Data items
☆ ☆ ☆

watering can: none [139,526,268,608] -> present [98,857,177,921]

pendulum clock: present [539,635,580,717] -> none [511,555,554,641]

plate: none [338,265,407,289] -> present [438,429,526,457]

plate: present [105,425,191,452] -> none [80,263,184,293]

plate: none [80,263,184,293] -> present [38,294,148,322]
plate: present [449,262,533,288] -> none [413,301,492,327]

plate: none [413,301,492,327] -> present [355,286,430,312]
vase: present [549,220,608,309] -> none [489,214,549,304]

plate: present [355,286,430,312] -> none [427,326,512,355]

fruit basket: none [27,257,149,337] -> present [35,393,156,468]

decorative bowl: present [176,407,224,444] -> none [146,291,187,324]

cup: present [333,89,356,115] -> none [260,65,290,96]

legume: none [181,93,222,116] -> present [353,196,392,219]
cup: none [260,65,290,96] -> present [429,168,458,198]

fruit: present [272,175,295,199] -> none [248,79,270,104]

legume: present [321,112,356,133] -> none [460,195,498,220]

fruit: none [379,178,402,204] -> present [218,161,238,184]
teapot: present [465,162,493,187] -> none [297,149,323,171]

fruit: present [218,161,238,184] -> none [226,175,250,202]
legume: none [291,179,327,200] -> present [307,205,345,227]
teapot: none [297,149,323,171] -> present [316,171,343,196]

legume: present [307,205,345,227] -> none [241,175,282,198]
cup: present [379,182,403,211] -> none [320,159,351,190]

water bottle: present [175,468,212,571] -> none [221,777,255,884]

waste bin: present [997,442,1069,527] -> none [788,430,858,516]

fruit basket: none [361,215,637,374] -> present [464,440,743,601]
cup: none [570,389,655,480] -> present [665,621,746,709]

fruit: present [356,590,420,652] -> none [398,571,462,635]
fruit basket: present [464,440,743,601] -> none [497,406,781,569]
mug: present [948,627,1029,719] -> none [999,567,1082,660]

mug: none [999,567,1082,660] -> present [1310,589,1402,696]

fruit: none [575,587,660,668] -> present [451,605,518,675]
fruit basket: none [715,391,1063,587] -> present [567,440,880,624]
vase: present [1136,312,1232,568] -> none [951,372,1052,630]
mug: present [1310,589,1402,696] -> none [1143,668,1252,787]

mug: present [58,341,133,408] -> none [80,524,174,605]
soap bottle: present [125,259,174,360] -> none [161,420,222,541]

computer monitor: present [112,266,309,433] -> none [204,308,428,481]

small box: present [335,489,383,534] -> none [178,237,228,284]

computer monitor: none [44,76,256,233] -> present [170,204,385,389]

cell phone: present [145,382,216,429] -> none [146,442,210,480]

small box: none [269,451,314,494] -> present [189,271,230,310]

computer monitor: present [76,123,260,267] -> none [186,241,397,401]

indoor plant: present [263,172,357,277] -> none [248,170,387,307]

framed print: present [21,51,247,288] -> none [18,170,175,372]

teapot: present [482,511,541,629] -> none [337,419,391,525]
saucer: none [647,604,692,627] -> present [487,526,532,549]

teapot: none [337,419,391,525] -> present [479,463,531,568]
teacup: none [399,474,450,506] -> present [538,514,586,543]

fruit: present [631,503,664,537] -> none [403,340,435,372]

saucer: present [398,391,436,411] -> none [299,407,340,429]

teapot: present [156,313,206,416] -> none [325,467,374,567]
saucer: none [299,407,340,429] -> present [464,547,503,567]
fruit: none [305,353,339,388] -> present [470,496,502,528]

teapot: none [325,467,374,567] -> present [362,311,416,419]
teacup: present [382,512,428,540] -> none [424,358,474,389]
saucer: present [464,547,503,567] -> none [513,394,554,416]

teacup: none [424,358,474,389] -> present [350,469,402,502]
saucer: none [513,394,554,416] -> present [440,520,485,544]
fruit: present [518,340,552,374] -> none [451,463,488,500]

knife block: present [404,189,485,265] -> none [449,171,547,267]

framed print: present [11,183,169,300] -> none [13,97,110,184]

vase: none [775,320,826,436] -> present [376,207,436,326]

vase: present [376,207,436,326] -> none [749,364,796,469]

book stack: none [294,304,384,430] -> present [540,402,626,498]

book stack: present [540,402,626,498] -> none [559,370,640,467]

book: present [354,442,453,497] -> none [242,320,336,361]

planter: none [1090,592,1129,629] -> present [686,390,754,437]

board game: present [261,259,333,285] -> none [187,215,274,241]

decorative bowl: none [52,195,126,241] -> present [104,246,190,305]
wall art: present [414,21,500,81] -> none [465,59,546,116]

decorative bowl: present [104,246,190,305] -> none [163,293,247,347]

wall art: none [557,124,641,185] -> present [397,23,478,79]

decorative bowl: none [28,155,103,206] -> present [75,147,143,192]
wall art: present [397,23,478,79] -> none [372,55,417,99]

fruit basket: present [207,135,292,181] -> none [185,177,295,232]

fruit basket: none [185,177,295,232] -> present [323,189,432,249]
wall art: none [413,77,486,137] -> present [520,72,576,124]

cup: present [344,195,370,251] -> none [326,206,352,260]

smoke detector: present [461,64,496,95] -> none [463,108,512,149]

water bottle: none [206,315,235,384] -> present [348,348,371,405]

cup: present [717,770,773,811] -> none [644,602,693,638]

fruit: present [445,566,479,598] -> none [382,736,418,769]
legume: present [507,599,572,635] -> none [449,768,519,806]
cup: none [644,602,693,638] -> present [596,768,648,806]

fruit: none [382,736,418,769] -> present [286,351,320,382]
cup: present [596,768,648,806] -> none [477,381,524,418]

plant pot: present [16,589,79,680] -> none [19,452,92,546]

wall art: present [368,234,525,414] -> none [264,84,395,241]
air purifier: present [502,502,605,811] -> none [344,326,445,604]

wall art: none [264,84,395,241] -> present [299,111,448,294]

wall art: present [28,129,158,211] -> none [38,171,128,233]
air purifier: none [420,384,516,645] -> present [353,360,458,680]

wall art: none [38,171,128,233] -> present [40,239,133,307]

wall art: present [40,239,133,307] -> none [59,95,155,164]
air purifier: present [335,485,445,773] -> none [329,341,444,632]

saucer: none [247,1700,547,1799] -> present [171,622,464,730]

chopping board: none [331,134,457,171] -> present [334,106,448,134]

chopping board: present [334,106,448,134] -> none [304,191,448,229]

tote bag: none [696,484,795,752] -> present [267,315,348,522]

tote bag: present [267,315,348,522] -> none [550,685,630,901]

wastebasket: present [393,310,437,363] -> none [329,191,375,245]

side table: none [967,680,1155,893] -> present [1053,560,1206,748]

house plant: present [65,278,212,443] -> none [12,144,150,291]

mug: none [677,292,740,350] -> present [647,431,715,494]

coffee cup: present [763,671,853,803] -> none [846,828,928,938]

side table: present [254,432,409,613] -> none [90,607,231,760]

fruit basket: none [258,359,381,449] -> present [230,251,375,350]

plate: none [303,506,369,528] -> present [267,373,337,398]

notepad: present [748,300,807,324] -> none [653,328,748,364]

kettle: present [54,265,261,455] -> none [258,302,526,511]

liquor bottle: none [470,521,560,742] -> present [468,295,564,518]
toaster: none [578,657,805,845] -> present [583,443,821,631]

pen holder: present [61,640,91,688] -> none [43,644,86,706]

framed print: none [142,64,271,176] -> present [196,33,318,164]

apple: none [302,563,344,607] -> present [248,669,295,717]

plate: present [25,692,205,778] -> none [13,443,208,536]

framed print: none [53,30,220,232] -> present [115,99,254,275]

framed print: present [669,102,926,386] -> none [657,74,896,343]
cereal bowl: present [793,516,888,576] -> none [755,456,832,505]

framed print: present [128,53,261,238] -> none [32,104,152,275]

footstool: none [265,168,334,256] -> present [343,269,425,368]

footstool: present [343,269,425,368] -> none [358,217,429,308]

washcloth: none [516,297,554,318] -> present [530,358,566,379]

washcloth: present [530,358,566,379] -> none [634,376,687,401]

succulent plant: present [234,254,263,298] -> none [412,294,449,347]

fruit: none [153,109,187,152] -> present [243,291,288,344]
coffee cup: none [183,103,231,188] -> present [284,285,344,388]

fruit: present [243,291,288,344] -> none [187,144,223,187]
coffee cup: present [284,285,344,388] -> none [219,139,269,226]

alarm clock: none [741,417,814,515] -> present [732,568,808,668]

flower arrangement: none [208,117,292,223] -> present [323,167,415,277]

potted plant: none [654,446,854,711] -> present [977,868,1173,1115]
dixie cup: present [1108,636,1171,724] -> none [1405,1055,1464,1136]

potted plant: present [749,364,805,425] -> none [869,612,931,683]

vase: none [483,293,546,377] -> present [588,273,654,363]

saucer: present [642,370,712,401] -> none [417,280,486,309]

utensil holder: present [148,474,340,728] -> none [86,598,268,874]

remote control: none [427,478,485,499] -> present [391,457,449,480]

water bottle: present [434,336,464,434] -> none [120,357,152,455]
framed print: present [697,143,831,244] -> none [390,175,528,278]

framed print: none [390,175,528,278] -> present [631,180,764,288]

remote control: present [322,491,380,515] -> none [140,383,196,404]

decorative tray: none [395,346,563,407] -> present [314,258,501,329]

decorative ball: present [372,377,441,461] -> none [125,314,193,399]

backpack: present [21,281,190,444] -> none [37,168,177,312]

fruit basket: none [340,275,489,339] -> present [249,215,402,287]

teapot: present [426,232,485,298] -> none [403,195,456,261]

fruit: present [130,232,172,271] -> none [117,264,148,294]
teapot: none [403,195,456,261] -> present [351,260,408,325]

☆ ☆ ☆

Directions ▸ Please give again the lines above between the line holding "framed print: present [11,183,169,300]" and the line holding "wall art: none [264,84,395,241]", inclusive, exactly as they are and with nothing added.

Exercise response ▸
framed print: present [11,183,169,300] -> none [13,97,110,184]

vase: none [775,320,826,436] -> present [376,207,436,326]

vase: present [376,207,436,326] -> none [749,364,796,469]

book stack: none [294,304,384,430] -> present [540,402,626,498]

book stack: present [540,402,626,498] -> none [559,370,640,467]

book: present [354,442,453,497] -> none [242,320,336,361]

planter: none [1090,592,1129,629] -> present [686,390,754,437]

board game: present [261,259,333,285] -> none [187,215,274,241]

decorative bowl: none [52,195,126,241] -> present [104,246,190,305]
wall art: present [414,21,500,81] -> none [465,59,546,116]

decorative bowl: present [104,246,190,305] -> none [163,293,247,347]

wall art: none [557,124,641,185] -> present [397,23,478,79]

decorative bowl: none [28,155,103,206] -> present [75,147,143,192]
wall art: present [397,23,478,79] -> none [372,55,417,99]

fruit basket: present [207,135,292,181] -> none [185,177,295,232]

fruit basket: none [185,177,295,232] -> present [323,189,432,249]
wall art: none [413,77,486,137] -> present [520,72,576,124]

cup: present [344,195,370,251] -> none [326,206,352,260]

smoke detector: present [461,64,496,95] -> none [463,108,512,149]

water bottle: none [206,315,235,384] -> present [348,348,371,405]

cup: present [717,770,773,811] -> none [644,602,693,638]

fruit: present [445,566,479,598] -> none [382,736,418,769]
legume: present [507,599,572,635] -> none [449,768,519,806]
cup: none [644,602,693,638] -> present [596,768,648,806]

fruit: none [382,736,418,769] -> present [286,351,320,382]
cup: present [596,768,648,806] -> none [477,381,524,418]

plant pot: present [16,589,79,680] -> none [19,452,92,546]

wall art: present [368,234,525,414] -> none [264,84,395,241]
air purifier: present [502,502,605,811] -> none [344,326,445,604]

wall art: none [264,84,395,241] -> present [299,111,448,294]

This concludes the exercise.